Our first stop is the island of San Francesco del Deserto, where a 13th-century Franciscan monastery and cloisters sit in a wonderfully tranquil spot surrounded by landscaped gardens. From here I can see the island of Burano, which is where we’re headed later, but first we dock in the neighbouring island of Torcello, which in its heyday was more powerful than Venice itself. Now it’s a sleepy place with a population that barely touches double figures. Its seventh-century Byzantine cathedral has some of the Western world’s finest mosaics, and its 11th-century bell tower has superb views across the lagoon.

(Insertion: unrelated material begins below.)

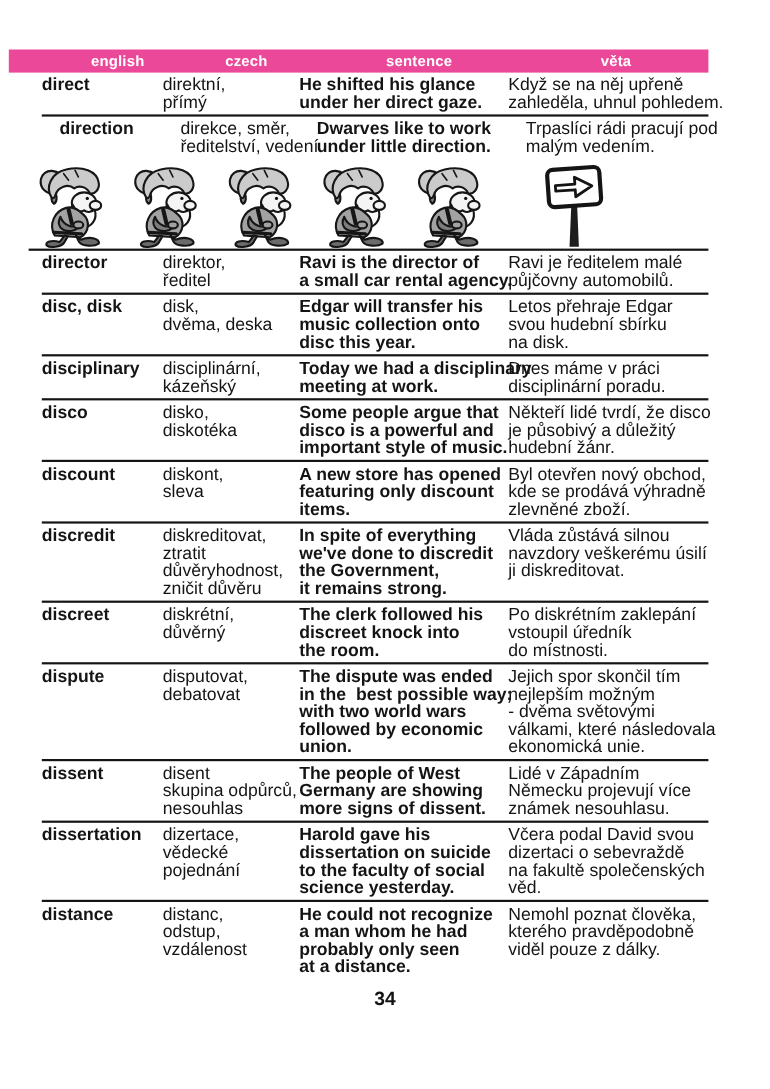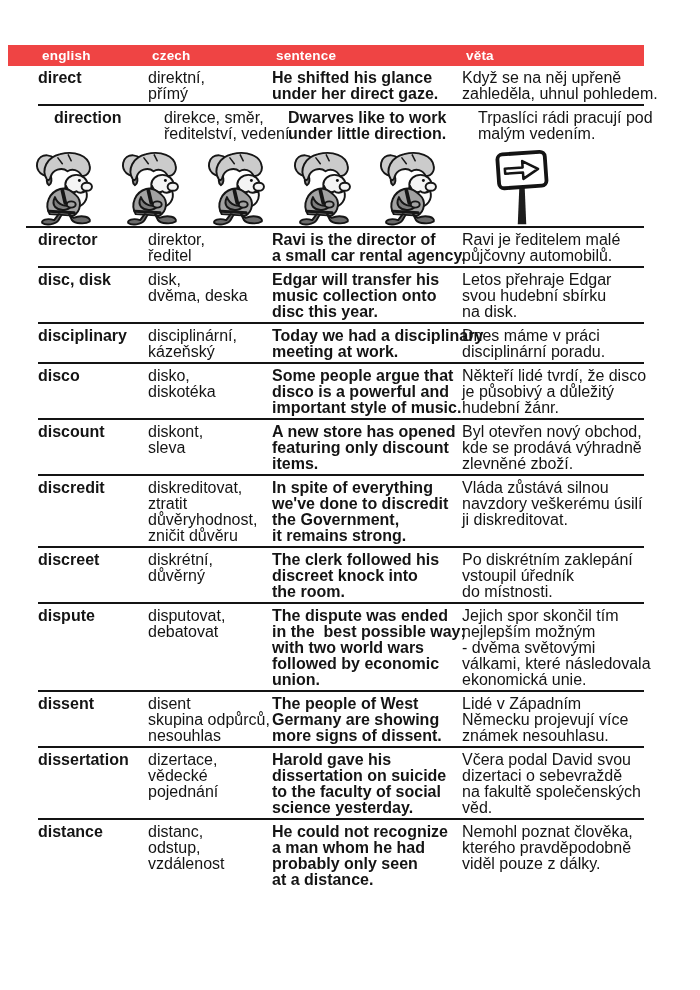"english" .header-bar { background: #ef4444 -> #ec4899; padding-left: 34px -> 44px; text-align: none -> center }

The fishermen’s cottages of Burano are a riot of colour, as if children had been let loose with a giant box of paints. According to local legend, the cottages’ vivid hues were intended as beacons for fishermen lost in the notorious Venetian fog.
I look out for the blue façade of Trattoria al Gatto Nero (gattonero.com), which makes one of the most delectable seafood risottos I’ve ever had. I take the chance to savour grilled razor clams and delicate scallops before I hop on my second private boat of the day (and the third of the weekend). This time, joining fisherman Sebastiano into the depths of the lagoon on the hunt for cuttlefish.
If I thought that Paolo had taken his boat to the back of beyond in this vast lagoon, Sebastiano goes even further. Endless salt marshes and deserted islands add to the overwhelming feeling of wilderness. Unfortunately for Sebastiano, the cuttlefish appear to be in hiding, leaving him with empty nets. I spot a couple of men on a mud flat digging for clams, for all the world looking as if they were sinking into the mud, but evidently having better luck.
With my boating adventures concluded, a sudden turn in the weather has me duck into the fantastically chaotic interior of the Acqua Alta bookshop in Castello. “Eccentric” doesn’t begin to describe it. Taking a slow ramble through the Accademia I see Venice as it was centuries ago in paintings by the Renaissance artist Bellini and his contemporaries. On the canvases are a voga here and a bragozzo there – the past coming to meet the present in this city of marvels.